China stocks hit 2-year high on hopes of coronavirus-linked stimulus
Chinese stocks closed at a two-year high on Thursday, roaring back from a coronavirus-driven sell-off as investors prepared for more relief measures from Beijing.
Despite widespread disruption to supply chains in China, the country’s CSI 300 stock index gained 2.2 per cent on the day, making it the best-performing major stock market in the world. The index has gained nearly 3 per cent so far in 2020 while most other big global indices languish in the red. The S&P 500 is down 3 per cent and the FTSE 100 is off 1.6 per cent.
Shenzen’s smaller technology-focused composite index has performed even better, gaining 12 per cent this year, largely due to a rally in internet companies that benefit from enforced stays at home due to quarantine measures as well as speculative plays by momentum-driven retail investors. The Shanghai Composite, which includes more financial and industrial companies, trails well behind it with a rise of just 0.7 per cent this year.
Thomas Gatley, an analyst at Gavekal Dragonomics, said that as the extent of the economic damage becomes evident this month and the next, policymakers would likely “continue to drip-feed the market with announcements of additional monetary and fiscal stimulus”, pushing stocks higher despite “abysmal” expectations for corporate profits in the first quarter.

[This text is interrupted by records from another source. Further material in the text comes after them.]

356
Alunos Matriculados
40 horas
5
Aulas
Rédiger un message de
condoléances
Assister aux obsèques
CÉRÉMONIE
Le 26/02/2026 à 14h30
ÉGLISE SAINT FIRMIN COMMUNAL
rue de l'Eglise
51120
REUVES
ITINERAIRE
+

Analysts at Mizuho said comments from President Xi Jinping at a politburo meeting this week implied Beijing “had not yet given up” on its goal of doubling gross domestic product from 2010 by 2021. That would require growth of 5.6 per cent this year, they added, and lent credence to expectations of a “massive stimulus package” later in the year to make up for a collapse of growth in the first quarter.
But others warned investors might be expecting too much. “Because of the unique nature of the Covid-19 shock and limited policy space, we believe the scale of the demand stimulus package will be smaller and more concentrated in big cities” compared with previous sets of measures, analysts at Nomura wrote.

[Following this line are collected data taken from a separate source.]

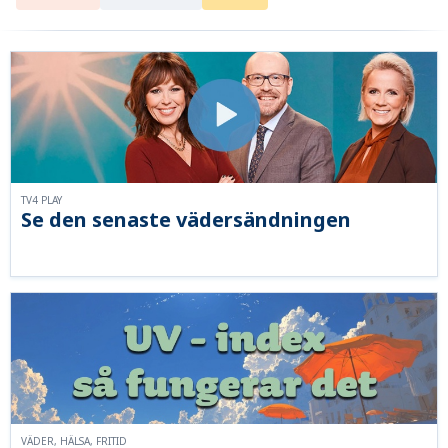
TV4 PLAY
Se den senaste vädersändningen
VÄDER, HÄLSA, FRITID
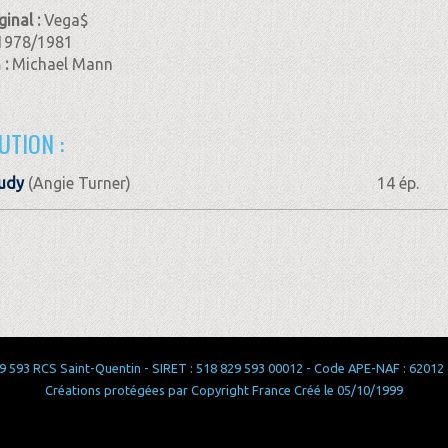
ginal :
Vega$
1978/1981
 :
Michael Mann
UTION :
udy
(Angie Turner)
14 ép.
 593 RCS Saint-Quentin - SIRET : 518 829 593 00012 - Code APE-NAF : 62012 - 
Créations protégées par Copyright France Créé le 05/10/1999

Analysts also cautioned that China was still at risk of an escalation in the outbreak, even though official numbers appeared to show the number of new cases levelling off. Robert Carnell, head of research for Asia Pacific at ING, pointed to risks from Chinese people returning to work and cases of the virus imported from other countries.
“Any of these, if not controlled properly, could result in another peak of Covid-19 in China and could move the market negatively,” he said.